- Analyze Melinda’s reaction to the first day of high school and why her fears seem more intense than that of others. Analyze why she says, “I am Outcast.”
- Examine the meanings of the “clans” and the prevalence of high school cliques. Why do we sometimes not like people who are really good at things, like sports, music, art, or school? Is this fair? Are adults like this?
- Discuss the “first ten lies they tell you in high school.” Compare with your first day. So you think Melinda’s assumption that they are “lies” is valid?
- Examine Melinda’s characterization of the teachers. What do these descriptions reflect?
- Discuss Mr. Freeman’s approach to teaching art. Have you had similar experiences in classes with this type of teaching style?

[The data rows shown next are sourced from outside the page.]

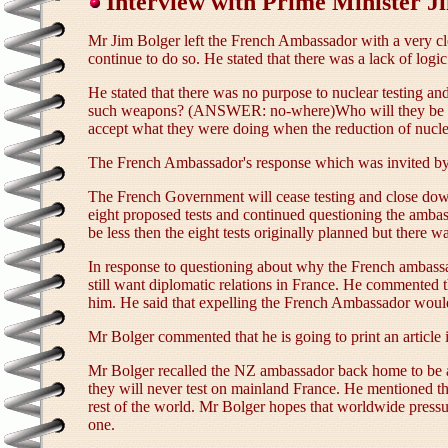
Interview with Prime Minister J
Mr Jim Bolger left the French Ambassador with a very cl
continue to do so. He stated that there was a lack of log
He stated that there was no purpose to nuclear testing a
such weapons? (ANSWER: no-where)Who will they be used
accept what they were doing when the reduction of nuclea
The French Ambassador's response which was invited by
The French Government will cease testing and close down t
eight proposed tests and continued questioning the ambass
be less then the eight tests originally planned but there 
In response to questioning about why the French ambass
still want diplomatic relations in France. He commented
him. He said that expelling the French Ambassador would 
Mr Bolger commented that he is going to print an articl
Mr Bolger recalled the NZ ambassador back home to be avai
they will never test on mainland France. He mentioned tha
rest of the world. Mr Bolger hopes that worldwide pressur
one.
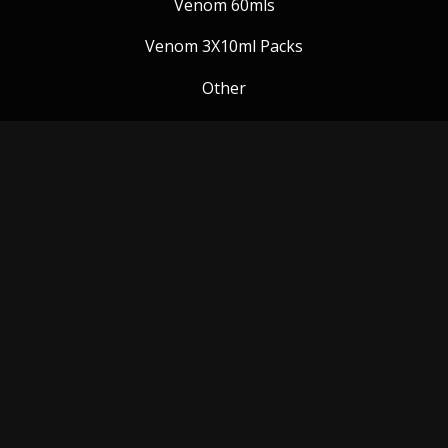
Venom 60mls
Venom 3X10ml Packs
Other
Venom Blog
Follow us:
Payment Methods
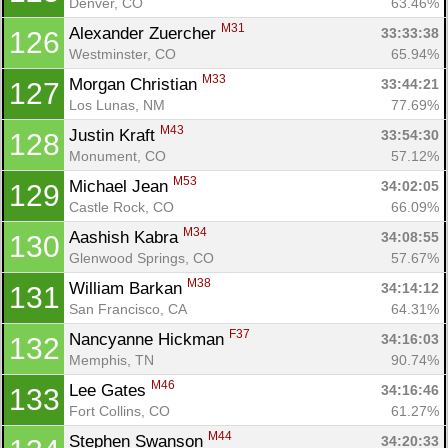
Denver, CO
63.46%
M31
Alexander Zuercher 
33:33:38
126
Westminster, CO
65.94%
M33
Morgan Christian 
33:44:21
127
Los Lunas, NM
77.69%
M43
Justin Kraft 
33:54:30
128
Monument, CO
57.12%
M53
Michael Jean 
34:02:05
129
Castle Rock, CO
66.09%
M34
Aashish Kabra 
34:08:55
130
Glenwood Springs, CO
57.67%
M38
William Barkan 
34:14:12
131
San Francisco, CA
64.31%
F37
Nancyanne Hickman 
34:16:03
132
Memphis, TN
90.74%
M46
Lee Gates 
34:16:46
133
Fort Collins, CO
61.27%
M44
Stephen Swanson 
34:20:33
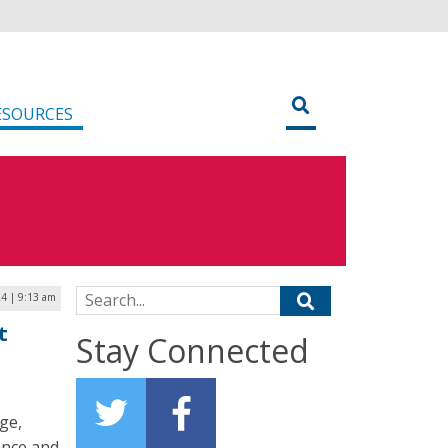
ESOURCES
Search for:
4 | 9:13 am
t
Stay Connected
ge,
ance and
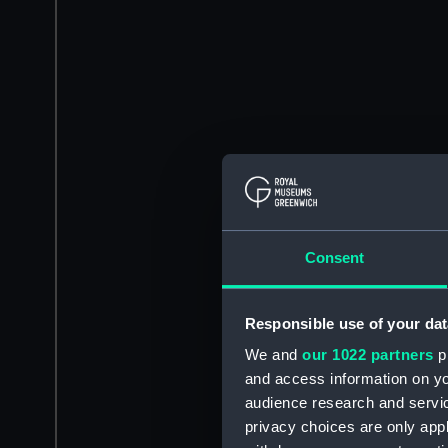
Consent
Responsible use of your dat
We and
our 1022 partners
pr
and access information on yo
audience research and servi
privacy choices are only app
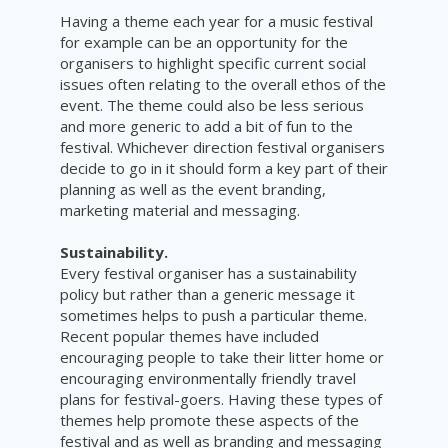
Having a theme each year for a music festival
for example can be an opportunity for the
organisers to highlight specific current social
issues often relating to the overall ethos of the
event. The theme could also be less serious
and more generic to add a bit of fun to the
festival. Whichever direction festival organisers
decide to go in it should form a key part of their
planning as well as the event branding,
marketing material and messaging.
Sustainability.
Every festival organiser has a sustainability
policy but rather than a generic message it
sometimes helps to push a particular theme.
Recent popular themes have included
encouraging people to take their litter home or
encouraging environmentally friendly travel
plans for festival-goers. Having these types of
themes help promote these aspects of the
festival and as well as branding and messaging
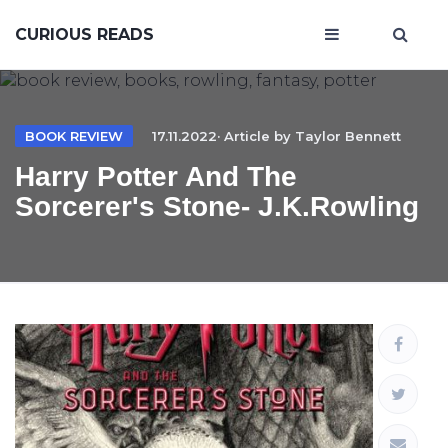
CURIOUS READS
BOOK REVIEW
17.11.2022· Article by
Taylor Bennett
Harry Potter And The
Sorcerer's Stone- J.K.Rowling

- Discuss Melinda’s home life. How does communication break down in Melinda’s family? What could each person do to improve it? If you were a parent, how would communication be in your family?
- Discuss the interaction between Melinda and Heather. Are they friends? What brings them together?
- Are we sometimes different people on the outside than we are in the inside? How? Why is this true, do you think?
- Discuss Melinda’s decline, including physical symptoms.
- Analyze the social studies “debate” and its aftermath. Note who challenges the teacher and the position each person takes. How do you feel about this type of debate? Is the teacher right or wrong? Do students have a right to challenge a teacher?
- Who is a “real” American? What do you think of Mr. Neck’s opinion? Going by his definition, are some of you not really Americans?
- Discuss the Thanksgiving dinner for Melinda’s family and why this is significant.
- Analyze Melinda’s statement about her parents, “I bet they’d be divorced by now if I hadn’t been born.” What does this reflect about her self esteem?
- Examine Melinda’s references to her secret and what this reveals about her relationship with her parents. What do you think happened at the party?
- Discuss Melinda’s athletic ability, her attitude toward being on the basketball team, and the comparison she makes between basketball and life.
- Analyze the deterioration of the relationship between Melinda and Heather. Why is it that people sometimes like us more when they can get something out of us? Are the Marthas good friends to Heather? Why or why not?
- What should we value in other people? What qualities are important in a person? What do you usually notice first about people? Does that really matter?
- Examine Melinda’s reference to IT. Pages 85-86 & 89-90
- Discuss the school conference with Melinda’s parents and the aftermath. What do you think about Melinda’s suicide attempt? Was it real? What does it indicate? What do you think about her mother’s reaction?
- Discuss what precipitates Melinda’s skipping school and what she does.
- Was being a child better than being a teenager? In what ways? In what ways is it better to be older? Why is it hard to be in between childhood and adulthood?
- Analyze the reference to the symbols in The Scarlet Letter and how Melinda would adapt the letter “A.”
- Discuss the dissolution of Melinda and Heather’s friendship and the effect it has on Melinda. What is the meaning of friendship?
- Analyze the events and effects of Valentine’s Day on Melinda and the aftermath.
- Melinda wishes her science teacher would teach them about love and betrayal instead of about the birds and the bees. Where do we learn about things like that? Can we learn about love from a book? Explain?
- Discuss what happens when Melinda is placed in In-School Suspension. How would you react to this situation?
- Analyze Mr. Freeman’s effect on Melinda, inside and outside the art class. Do you agree with his statement, “When people don’t express themselves, they die one piece at a time.”
- Mr. Freeman tells his class, “You must walk alone to find your soul.” What does this mean? Is it true? What is a soul?
- Mr. Freeman also says that “art is about making mistakes and learning from them.” What else is like this? Explain.
- Examine Melinda’s self-image and her survival techniques after Heather’s rejection.
- Examine Melinda’s revelation about the night of the party and its residual effect on her.
- Discuss the evolvement of the name of the Merryweather High mascot and the debate over each name.
- What draws Melinda and Ivy together?
- Do you agree or disagree with “Ten More Lies…” Why?
- Describe Melinda’s inner turmoil when she discovers Rachel is dating Andy. What should she have done? Did she do the right thing?
- What is the symbolism of Mr. Freeman’s statement, “…trees are flexible, so they don’t snap. Scar it, give it a twisted branch-perfect trees don’t exist…Be the tree” (p. 153).
- How does Melinda begin to assert herself and find her voice?
- What happens when Melinda decides to talk to Rachel?
- What do the entries under Melinda’s initial graffiti in the bathroom reveal?
- What is the correlation between Mr. Sordino’s treatment and explanation of the diseased tree with Melinda’s “survival?”
- What happens at the Prom?
- What is the resolution to the story?